Reading passage:
..............................
I could go on, but I think the point has been made. Evolution must be a pretty robust idea; it is forever on the verge of collapse yet never collapses. Perhaps the anti-evolution crowd has been engaged in the mass self-deception of wishful thinking all this time? It would appear so. Now Wells begins to explain why he thinks evolution is just like alchemy:
First, Darwinism is similar to alchemy in purporting to hold the key to transmutation. Alchemists sought the secret of turning lead into gold; Darwinists think they already possess the secret of turning bacteria into baboons.
So believing that one thing in nature can change into another thing makes one an alchemist? Someone better tell all those geologists who seem to think that they know how strontium turns into rubidium and how potassium turns into argon; silly geologists, don’t you know you’re believing in alchemy? I guess nuclear physics must be on the verge of collapse too. No doubt we’ll be hearing about “Intelligent Decay” soon, informing us that it’s impossible for uranium to turn into lead by “purely random processes.”
Of course, there are also significant differences between alchemy and Darwinism. One is that alchemists were self-consciously searching for The Answer; Darwinists think they already have It. Another is that alchemy contributed many insights, materials and tools to the development of modern chemistry; Darwinism has almost nothing to contribute to the development of biology.
Wow. Seriously, how freaking delusional does one have to be to utter that phrase? In public, no less.
The only things Darwinism can call its own are speculations about common ancestry and the transmutation of species that look increasingly implausible with each new piece of evidence.
Really? When paleontologists found yet another transitional fossil in Tiktaalik roseae, confirming their predictions of the creature’s anatomy, environment and age, did that make common descent “look increasingly implausible”? With the advent of genome sequencing providing volumes of data and the ability to compare the genomes of different species gene by gene, has that made common descent more plausible or less plausible?
..............................
Task item A: Quote the essay on Darwinism and alchemy from "Of course, there" to "piece of evidence.".
Task item B: Which transitional fossil does the essay on Darwinism and alchemy name?
Task item C: Carry on the essay on Darwinism and alchemy from its last sentence.
None of the stored data entries are needed.

[Stored data entries]
..............................
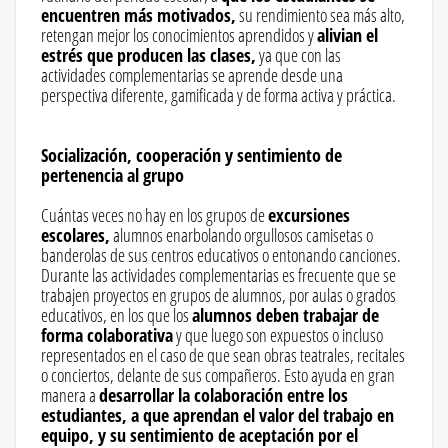
encuentren más motivados,
su rendimiento sea más alto,
retengan mejor los conocimientos aprendidos y
alivian el
estrés que producen las clases,
ya que con las
actividades complementarias se aprende desde una
perspectiva diferente, gamificada y de forma activa y práctica.
Socialización, cooperación y sentimiento de
pertenencia al grupo
Cuántas veces no hay en los grupos de
excursiones
escolares,
alumnos enarbolando orgullosos camisetas o
banderolas de sus centros educativos o entonando canciones.
Durante las actividades complementarias es frecuente que se
trabajen proyectos en grupos de alumnos, por aulas o grados
educativos, en los que los
alumnos deben trabajar de
forma colaborativa
y que luego son expuestos o incluso
representados en el caso de que sean obras teatrales, recitales
o conciertos, delante de sus compañeros. Esto ayuda en gran
manera a
desarrollar la colaboración entre los
estudiantes, a que aprendan el valor del trabajo en
equipo, y su sentimiento de aceptación por el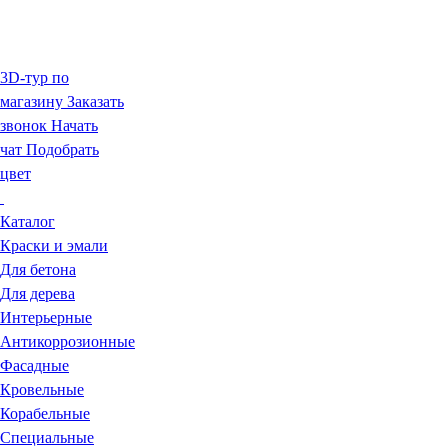
3D-тур по
магазину
Заказать
звонок
Начать
чат
Подобрать
цвет
Каталог
Краски и эмали
Для бетона
Для дерева
Интерьерные
Антикоррозионные
Фасадные
Кровельные
Корабельные
Специальные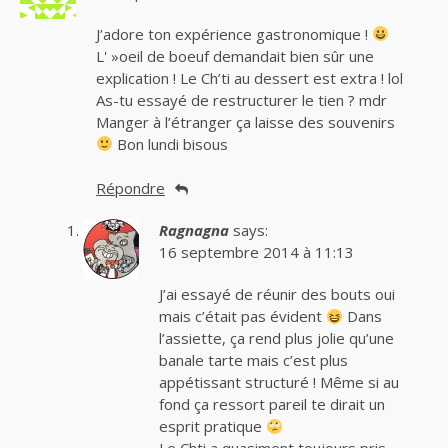
J’adore ton expérience gastronomique !
L' »oeil de boeuf demandait bien sûr une
explication ! Le Ch’ti au dessert est extra ! lol
As-tu essayé de restructurer le tien ? mdr
Manger à l’étranger ça laisse des souvenirs
Bon lundi bisous
Répondre
Ragnagna
says:
16 septembre 2014 à 11:13
J’ai essayé de réunir des bouts oui
mais c’était pas évident
Dans
l’assiette, ça rend plus jolie qu’une
banale tarte mais c’est plus
appétissant structuré ! Même si au
fond ça ressort pareil te dirait un
esprit pratique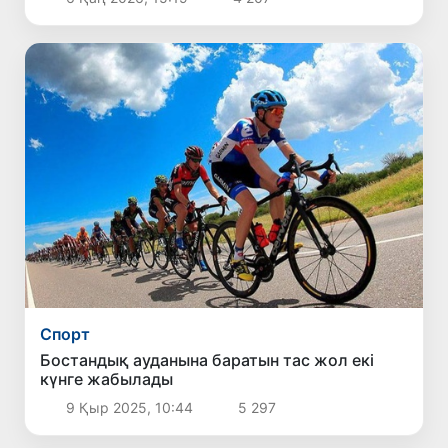
Спорт
Бостандық ауданына баратын тас жол екі
күнге жабылады
9 Қыр 2025, 10:44
5 297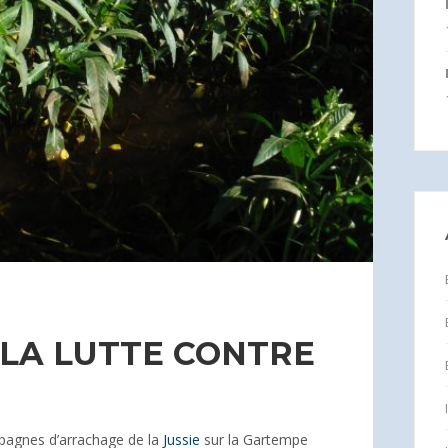
E LA LUTTE CONTRE
pagnes d’arrachage de la
Jussie
sur la Gartempe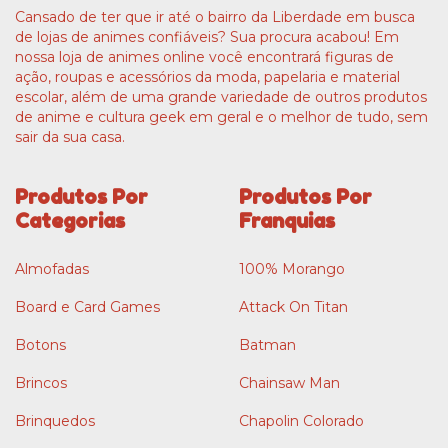
Cansado de ter que ir até o bairro da Liberdade em busca
de lojas de animes confiáveis? Sua procura acabou! Em
nossa loja de animes online você encontrará figuras de
ação, roupas e acessórios da moda, papelaria e material
escolar, além de uma grande variedade de outros produtos
de anime e cultura geek em geral e o melhor de tudo, sem
sair da sua casa.
Produtos Por
Produtos Por
Categorias
Franquias
Almofadas
100% Morango
Board e Card Games
Attack On Titan
Botons
Batman
Brincos
Chainsaw Man
Brinquedos
Chapolin Colorado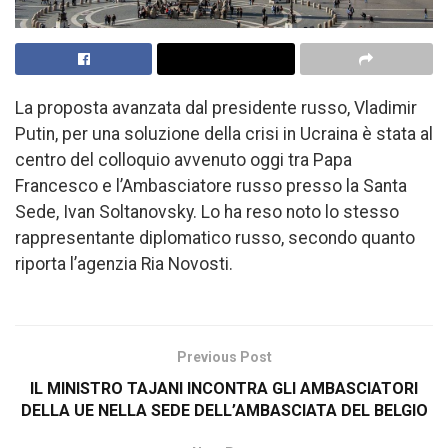
La proposta avanzata dal presidente russo, Vladimir
Putin, per una soluzione della crisi in Ucraina è stata al
centro del colloquio avvenuto oggi tra Papa
Francesco e l’Ambasciatore russo presso la Santa
Sede, Ivan Soltanovsky. Lo ha reso noto lo stesso
rappresentante diplomatico russo, secondo quanto
riporta l’agenzia Ria Novosti.
Previous Post
IL MINISTRO TAJANI INCONTRA GLI AMBASCIATORI
DELLA UE NELLA SEDE DELL’AMBASCIATA DEL BELGIO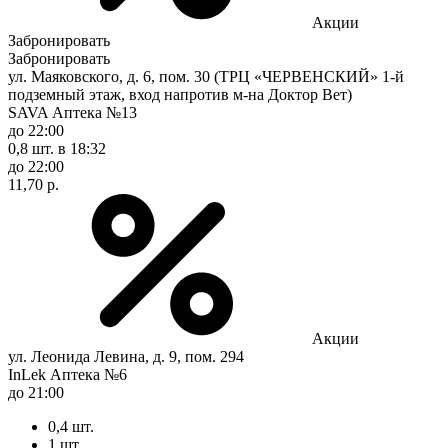
Акции
Забронировать
Забронировать
ул. Маяковского, д. 6, пом. 30 (ТРЦ «ЧЕРВЕНСКИЙ» 1-й
подземный этаж, вход напротив м-на Доктор Вет)
SAVA Аптека №13
до 22:00
0,8 шт.
в 18:32
до 22:00
11,70 р.
Акции
ул. Леонида Левина, д. 9, пом. 294
InLek Аптека №6
до 21:00
0,4 шт.
1 шт.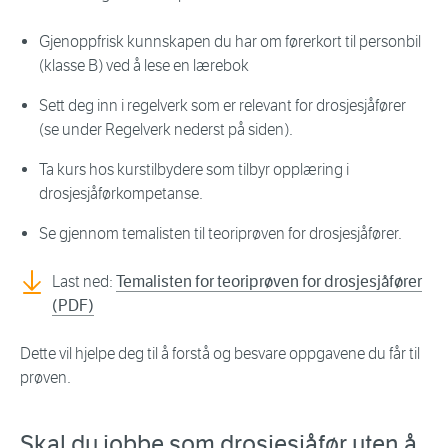
Gjenoppfrisk kunnskapen du har om førerkort til personbil
(klasse B) ved å lese en lærebok
Sett deg inn i regelverk som er relevant for drosjesjåfører
(se under Regelverk nederst på siden).
Ta kurs hos kurstilbydere som tilbyr opplæring i
drosjesjåførkompetanse.
Se gjennom temalisten til teoriprøven for drosjesjåfører.
Last ned:
Temalisten for teoriprøven for drosjesjåfører
(PDF)
Dette vil hjelpe deg til å forstå og besvare oppgavene du får til
prøven.
Skal du jobbe som drosjesjåfør uten å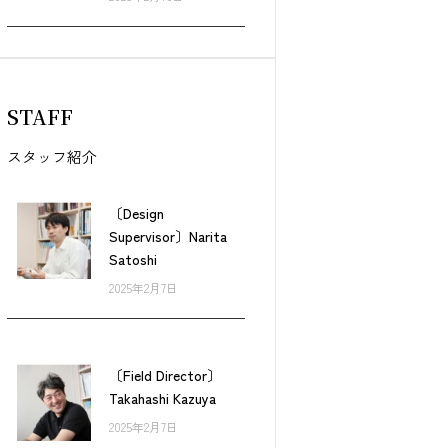
STAFF
スタッフ紹介
〔Design
Supervisor〕Narita
Satoshi
2025年2月7日
〔Field Director〕
Takahashi Kazuya
2025年2月7日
..............................
Expected output A:
Of course, there are also significant differences between alchemy and Darwinism. One is that alchemists were self-consciously searching for The Answer; Darwinists think they already have It. Another is that alchemy contributed many insights, materials and tools to the development of modern chemistry; Darwinism has almost nothing to contribute to the development of biology.
Wow. Seriously, how freaking delusional does one have to be to utter that phrase? In public, no less.
The only things Darwinism can call its own are speculations about common ancestry and the transmutation of species that look increasingly implausible with each new piece of evidence.

Expected output B: Tiktaalik roseae

Expected output C:
You might want to ask Francis Collins. In his recent book he offered multiple lines of evidence for common descent based on genome sequencing, including the fact that one finds damaged and non-functional gene sequences at precisely the same place in the genomes of radically different species:
Finding a precisely truncated ARE [damaged copy] in the same place in both human and mouse genomes is compelling evidence that this insertion event must have occurred in an ancestor that was common to both the human and the mouse…
Unless one is willing to take the position that God has placed these decapitated AREs (1) in these precise positions to confuse and mislead us, the conclusion of a common ancestor for humans and mice is virtually inescapable. This kind of recent genome data thus presents an overwhelming challenge to those who hold to the idea that all species were created ex nihilo.
Oh heck, what does Collins know? He’s only the director of the Human Genome Project. As such, he’s just another member of the atheistic Darwinian conspiracy, so we don’t have to listen to him. Oh, he’s an evangelical Christian? Well that’s not good. How will we impeach his argument now? It’s not as though we can give a substantive answer to them and now our ad hominems are useless. Ah well, they’ll just have to make due with this kind of silly rhetoric from Jonathan Wells.